Engineering in the Wild

Remote developer environments

Problem Statement

Imagine you have a team of 10 developers working on large machine learning (ML) projects. Each developer requires substantial compute resources to train and run their models. As an organization, you can either give each person their own powerful setup or create one central resource that everyone shares. The second option—setting up a shared resource—is usually more cost-effective and allows better resource utilization, since developers can benefit from pooled hardware without each having to purchase a separate high-end machine.

Solution

Remote Development is a strategy where a local machine serves primarily as an interface (like a window), while all the heavy tasks run on a powerful shared server. This setup is typically implemented using a secure connection method, such as SSH.

By using remote development, your team focuses on coding while the central server handles time-consuming ML operations. It also decreases the configuration overhead on individual machines and centralizes data, which can simplify collaboration and data security

Basic Concepts: Networking

SSH is an application protocol in the TCP/IP stack. In simple terms, its an agreed mode of communication.

In the network hierachy, here is how it looks like

1. Application Layer     (HTTP, SSH, FTP)
2. Transport Layer      (TCP, UDP)
3. Network Layer       (IP, ICMP)
4. Network Access Layer (Ethernet, WiFi)

Think of it like a shipping company:

If you've worked in the Linux Terminal, then you've probably touched these different layers at some point:

# Network troubleshooting commands use TCP/IP terms
curl https://api.github.com     # Application Layer (HTTPS)
netstat -t                      # Transport Layer (TCP connections)
ping 192.168.1.1                # Internet Layer (IP)
tcpdump -i eth0                  # Network Access Layer (capturing on ethernet)

Basic Concepts: SSH

What happens when you type SSH <user>@<ip>

When you send a SSH Command, the following happens:

Your SSH Client
    │
    ▼
SSH Protocol (Encrypts data)
    │
    ▼
TCP (Ensures reliable delivery)
    │
    ▼
IP (Routes packets to destination)
    │
    ▼
Network Interface (Physical transmission)

SSH over a LAN

Think of the early days of LAN parties, where computers connected through a local network. In a local area network, devices communicate with each other directly through a router or a network switch.

• Router or Switch: Acts like a traffic junction directing data to each device.
• Identifiers: Computers talk to each other using IP addresses (e.g., 192.168.x.x).

Sequence

  1. Computer A obtains the IP of Computer B from the local network.
  2. User on Computer A runs ssh user@.
  3. Router or switch routes the packets to Computer B directly.
  4. SSH authenticates and establishes the secure session if the credentials are correct.

This is simple because both devices have stable, known IP addresses. They are also no firewalls between them.

SSH over the Internet

When connecting over the internet, the concept is similar but there are additional layers and problems. Let's trace the path: ![[Illustrated Guide to Remote Development-20250211133604484.jpg]]

At each node, there are a few abstractions and indirection to manage:

Your Laptop Layer

Home Router (NAT) Layer

Your ISP Layer

Internet Backbone Layer

Their ISP Layer

Company Router Layer

Remote Server Layer

As you can see, there are many intermediatry steps. And still the main goal stands: how can a server retain a persistant IP address?

There are 3 fundamental approaches to giving a server a persistent address:

  1. Classic, Static IP
  2. Reverse Tunnel (lets make a proxy)
  3. VPN (forget the internet, treat it like a private internet)

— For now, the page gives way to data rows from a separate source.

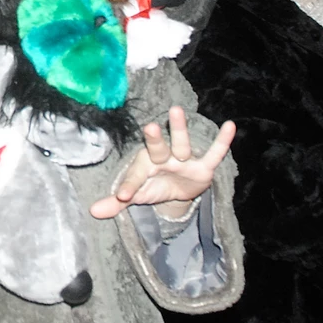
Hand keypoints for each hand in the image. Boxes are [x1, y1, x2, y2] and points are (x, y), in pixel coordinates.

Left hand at [89, 107, 235, 218]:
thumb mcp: (137, 195)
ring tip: (176, 110)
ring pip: (181, 143)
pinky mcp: (203, 166)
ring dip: (179, 128)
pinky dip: (223, 141)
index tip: (123, 195)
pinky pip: (214, 153)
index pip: (136, 177)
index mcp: (144, 166)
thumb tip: (92, 211)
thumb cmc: (154, 185)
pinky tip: (230, 125)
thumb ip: (117, 202)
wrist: (178, 189)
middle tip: (149, 127)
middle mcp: (163, 158)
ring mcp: (184, 160)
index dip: (130, 186)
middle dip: (154, 139)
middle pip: (157, 147)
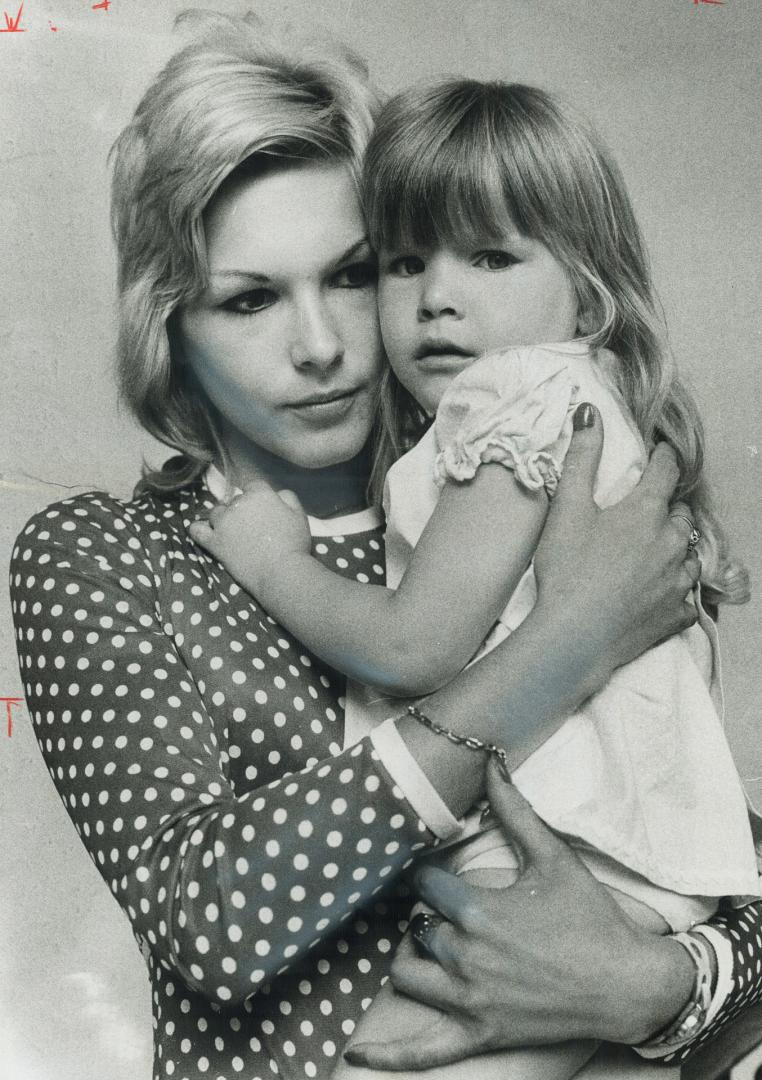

Solution: Persistent Server Addressing

1. Static IP / DDNS Approach

Concept: The traditional approach - either pin your IP address (Static) or keep updating a DNS record (DDNS) when your IP changes. Like having a fixed postal address or a mail forwarding service.

2. Reverse Tunnels

Concept: Instead of clients connecting directly to your server, a trusted middle service (like ngrok or Cloudflare Tunnels) maintains a tunnel to your server. Like having a P.O. Box at the post office - mail goes to the post office first, then to you.

This is particularly popular in development environments. For example, when testing webhook deliveries from GitHub to a local server, or when showing a client a work-in-progress website running on your laptop. Services like Gitpod and GitHub Codespaces use similar technology to expose development ports.